TEXT SECTION ::
12 — Experiment and Evaluation Plan
Experiment 1 — Synthetic latent-context recovery
Goal
Test whether contradiction-driven predicate invention recovers hidden context variables.
Dataset
Generate examples with claims that appear contradictory until a hidden variable is introduced:
- time;
- subgroup;
- measurement method;
- jurisdiction;
- dosage;
- source condition;
- definition boundary.
Baselines
- RAG summary;
- LLM debate;
- claim-level fact verification;
- possible-world ranking without predicate invention;
- CNS without chirality/entanglement pair selection.
Metrics
- latent predicate recovery F1;
- residual energy reduction;
- PIU;
- orthesis acceptance rate;
- false predicate rate.
Experiment 2 — Productive conflict selection
Goal
Test whether Productive Conflict Score selects better synthesis pairs than baselines.
Data
Construct SNO pairs with known categories:
- agreement over shared evidence;
- disagreement over shared evidence;
- disagreement over unrelated evidence;
- unrelated topics;
- extraction-error conflicts.
Metrics
- pair-selection precision@k;
- synthesis yield;
- critic failure rate;
- human or oracle-rated productive conflict label.
Experiment 3 — Grounded synthesis on SciFact/FEVER
Goal
Evaluate evidence-grounded extraction and synthesis under known labels.
Tasks
- extract SNOs from evidence;
- verify citations and entailment;
- identify support/refute contradictions;
- generate constrained synthesis when applicable.
Metrics
- citation validity;
- rationale recovery;
- entailment score;
- label accuracy as diagnostic;
- strict-claim ZTHR;
- proof trace completeness.
Experiment 4 — Orthesis round-trip stability
Goal
Measure whether synthesized SNOs survive render/re-ground cycles.
Protocol
For each synthesized SNO:
- render to natural language;
- re-extract SNO;
- align proof-critical atoms;
- compute $\chi_{LL}$;
- repeat for $n$ cycles.
Metrics
- round-trip residual;
- proof atom preservation;
- claim drift;
- evidence drift;
- orthesis convergence rate.

INFORMATION ::

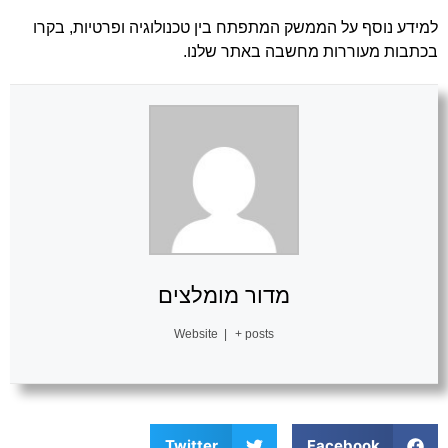
למידע נוסף על הממשק המתפתח בין טכנולוגיה ופרטיות, בקרו
ב
כתבות מעוררות מחשבה באתר
שלנו.
מדור מומלצים
Website
|
+ posts
Twitter
Facebook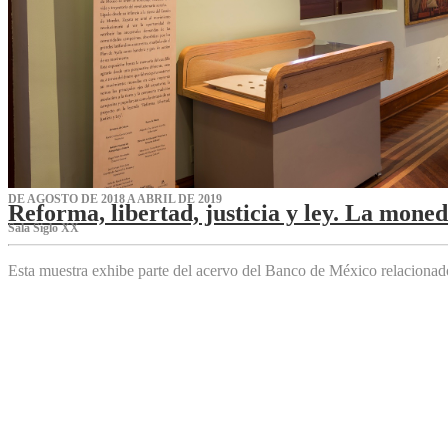
DE AGOSTO DE 2018 A ABRIL DE 2019
Reforma, libertad, justicia y ley. La mone
Sala Siglo XX
Esta muestra exhibe parte del acervo del Banco de México relaciona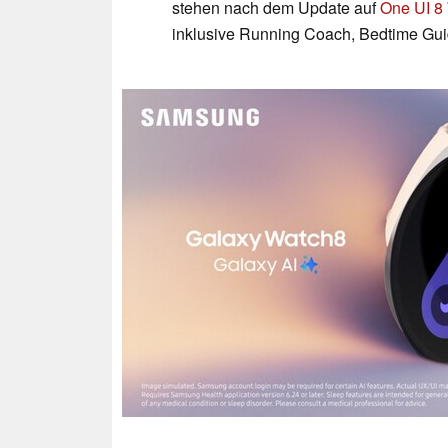
stehen nach dem Update auf
One UI 8
inklusive Running Coach, Bedtime Gui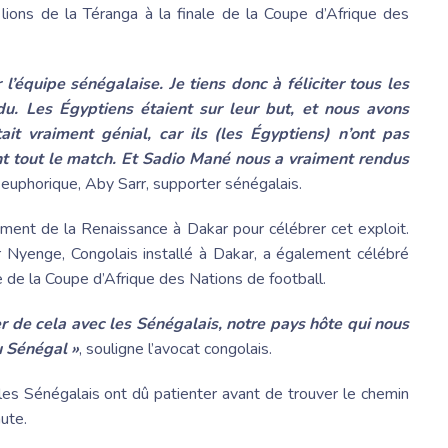
s lions de la Téranga à la finale de la Coupe d’Afrique des
’équipe sénégalaise. Je tiens donc à féliciter tous les
du. Les Égyptiens étaient sur leur but, et nous avons
it vraiment génial, car ils (les Égyptiens) n’ont pas
 tout le match.
Et Sadio Mané
nous a vraiment rendus
, euphorique,
Aby Sarr
, supporter sénégalais.
nt de la Renaissance à Dakar pour célébrer cet exploit.
or Nyenge
, Congolais installé à Dakar, a également célébré
le de la Coupe d’Afrique des Nations de football.
 de cela avec les Sénégalais, notre pays hôte qui nous
au Sénégal
»
, souligne l’avocat congolais.
les Sénégalais ont dû patienter avant de trouver le chemin
ute.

PARTS OF THE EXERCISE ::
1 – In the experiment and evaluation plan, on which two datasets is the grounded synthesis of Experiment 3 run?
2 – Carry on the experiment and evaluation plan from the point where it ends.

SET OF ANSWERS ::
1 – SciFact and FEVER.

2 –
Experiment 5 — Topology and synthesis difficulty
Goal
Test whether topology metrics predict synthesis difficulty.
Metrics
- $\beta_1$ before/after synthesis;
- persistence features;
- chiral tensor norm;
- residual energy;
- human-rated difficulty;
- number of synthesis iterations.
Hypothesis: chirality + entanglement + residual topology predicts difficulty better than embedding distance.
Experiment 6 — Oracle-boundary audit
Goal
Ensure runtime does not use training labels or hidden gold states.
Checks
- prompt label leakage;
- dataset split contamination;
- synthetic generator parameter leakage;
- LLM judge truth-vote leakage;
- calibration/training metadata separation.
Experiment 7 — Ablation suite
Ablate:
- Antagonist;
- Evidential Entanglement;
- graph chirality;
- language–logic round-trip;
- tensor proof closure;
- predicate invention;
- access states;
- possible-world posterior;
- orthesis loop.
Statistical reporting
Report:
- bootstrap confidence intervals;
- effect sizes;
- calibration curves;
- per-domain breakdown;
- failure taxonomy;
- examples with proof traces.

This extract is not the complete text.